L’opposition colombienne est en deuil. Miguel Uribe, sénateur influent du camp conservateur et candidat déclaré à l’élection présidentielle de 2026, a été froidement abattu lors d’un rassemblement politique ce samedi 7 juin à Bogota. Le drame s’est produit en plein discours, sous les yeux horrifiés de ses partisans.
Une vidéo devenue virale sur les réseaux sociaux montre Miguel Uribe, 39 ans, en train de s’adresser à une foule réunie dans l’ouest de la capitale. Soudain, des coups de feu retentissent. Le sénateur s’effondre. Selon les premières informations officielles, il a reçu deux balles dans la tête et une dans le genou. Le tireur, rapidement maîtrisé par les forces de l’ordre, a été arrêté sur place.
Un choc politique d’ampleur nationale
Le gouvernement colombien a confirmé l’assassinat quelques heures plus tard. Le président Gustavo Petro a dénoncé un « acte ignoble » et promis que « la démocratie ne pliera pas face à la violence ».
Miguel Uribe était considéré comme l’un des visages montants de la droite colombienne, souvent critique envers la politique sécuritaire de l’administration Petro et très actif sur les questions économiques et de lutte contre le narcotrafic. Sa candidature à la présidentielle était perçue comme une sérieuse menace pour le pouvoir en place.

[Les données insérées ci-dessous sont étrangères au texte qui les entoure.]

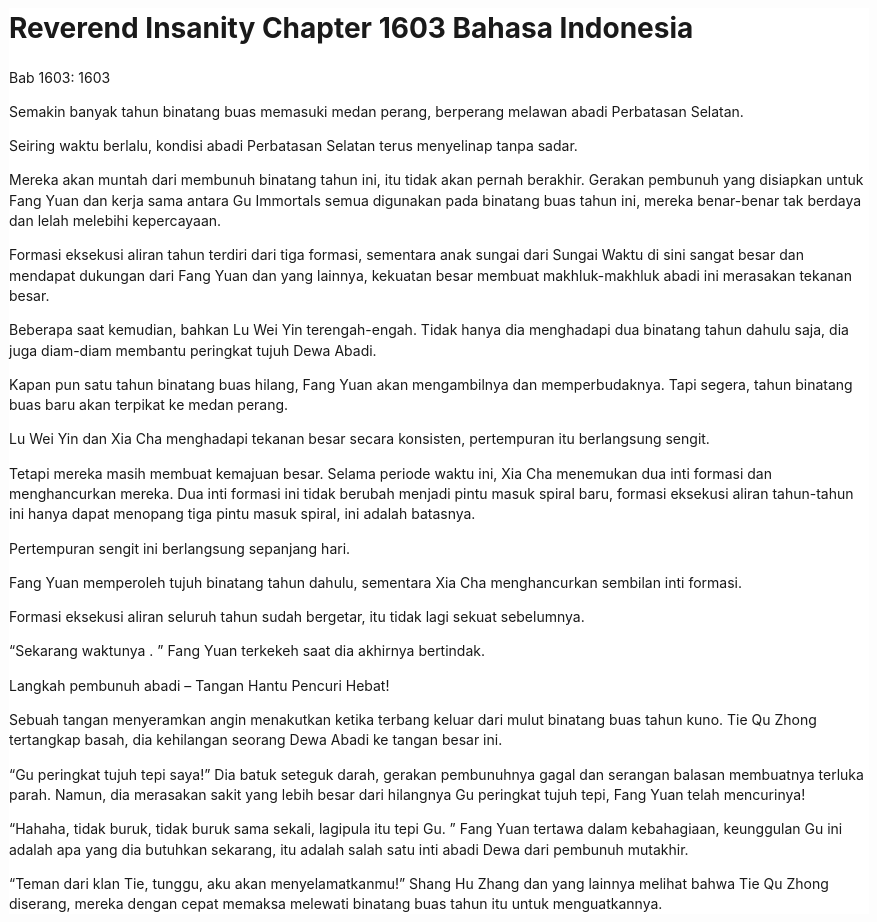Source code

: # Reverend Insanity Chapter 1603 Bahasa Indonesia

Bab 1603: 1603

Semakin banyak tahun binatang buas memasuki medan perang, berperang melawan abadi Perbatasan Selatan.



Seiring waktu berlalu, kondisi abadi Perbatasan Selatan terus menyelinap tanpa sadar.

Mereka akan muntah dari membunuh binatang tahun ini, itu tidak akan pernah berakhir. Gerakan pembunuh yang disiapkan untuk Fang Yuan dan kerja sama antara Gu Immortals semua digunakan pada binatang buas tahun ini, mereka benar-benar tak berdaya dan lelah melebihi kepercayaan.

Formasi eksekusi aliran tahun terdiri dari tiga formasi, sementara anak sungai dari Sungai Waktu di sini sangat besar dan mendapat dukungan dari Fang Yuan dan yang lainnya, kekuatan besar membuat makhluk-makhluk abadi ini merasakan tekanan besar.

Beberapa saat kemudian, bahkan Lu Wei Yin terengah-engah. Tidak hanya dia menghadapi dua binatang tahun dahulu saja, dia juga diam-diam membantu peringkat tujuh Dewa Abadi.

Kapan pun satu tahun binatang buas hilang, Fang Yuan akan mengambilnya dan memperbudaknya. Tapi segera, tahun binatang buas baru akan terpikat ke medan perang.

Lu Wei Yin dan Xia Cha menghadapi tekanan besar secara konsisten, pertempuran itu berlangsung sengit.

Tetapi mereka masih membuat kemajuan besar. Selama periode waktu ini, Xia Cha menemukan dua inti formasi dan menghancurkan mereka. Dua inti formasi ini tidak berubah menjadi pintu masuk spiral baru, formasi eksekusi aliran tahun-tahun ini hanya dapat menopang tiga pintu masuk spiral, ini adalah batasnya.

Pertempuran sengit ini berlangsung sepanjang hari.

Fang Yuan memperoleh tujuh binatang tahun dahulu, sementara Xia Cha menghancurkan sembilan inti formasi.

Formasi eksekusi aliran seluruh tahun sudah bergetar, itu tidak lagi sekuat sebelumnya.

“Sekarang waktunya . ” Fang Yuan terkekeh saat dia akhirnya bertindak.

Langkah pembunuh abadi – Tangan Hantu Pencuri Hebat!

Sebuah tangan menyeramkan angin menakutkan ketika terbang keluar dari mulut binatang buas tahun kuno. Tie Qu Zhong tertangkap basah, dia kehilangan seorang Dewa Abadi ke tangan besar ini.

“Gu peringkat tujuh tepi saya!” Dia batuk seteguk darah, gerakan pembunuhnya gagal dan serangan balasan membuatnya terluka parah. Namun, dia merasakan sakit yang lebih besar dari hilangnya Gu peringkat tujuh tepi, Fang Yuan telah mencurinya!

“Hahaha, tidak buruk, tidak buruk sama sekali, lagipula itu tepi Gu. ” Fang Yuan tertawa dalam kebahagiaan, keunggulan Gu ini adalah apa yang dia butuhkan sekarang, itu adalah salah satu inti abadi Dewa dari pembunuh mutakhir.

“Teman dari klan Tie, tunggu, aku akan menyelamatkanmu!” Shang Hu Zhang dan yang lainnya melihat bahwa Tie Qu Zhong diserang, mereka dengan cepat memaksa melewati binatang buas tahun itu untuk menguatkannya.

Un climat électoral de plus en plus tendu
Cet assassinat remet sur la table la question récurrente de la violence politique en Colombie. À l’approche de chaque élection, les tensions montent et les actes de violence ciblée se multiplient, en particulier contre les figures de l’opposition. Depuis le début de l’année, plusieurs maires, députés régionaux et journalistes ont signalé des menaces ou ont été victimes d’attaques.
Un retour des vieux démons ?
L’histoire politique de la Colombie est marquée par une longue série d’assassinats politiques de Jorge Eliécer Gaitán en 1948 à d’anciens candidats comme Luis Carlos Galán en 1989. La mort de Miguel Uribe ravive ces fantômes et questionne une fois encore la capacité du pays à organiser des scrutins libres, sûrs et démocratiques.
Alors que le pays est en état de choc, plusieurs voix de la société civile, de l’opposition comme de la majorité, appellent à une trêve politique et à un renforcement des dispositifs de sécurité pour tous les candidats engagés dans la course à la présidence.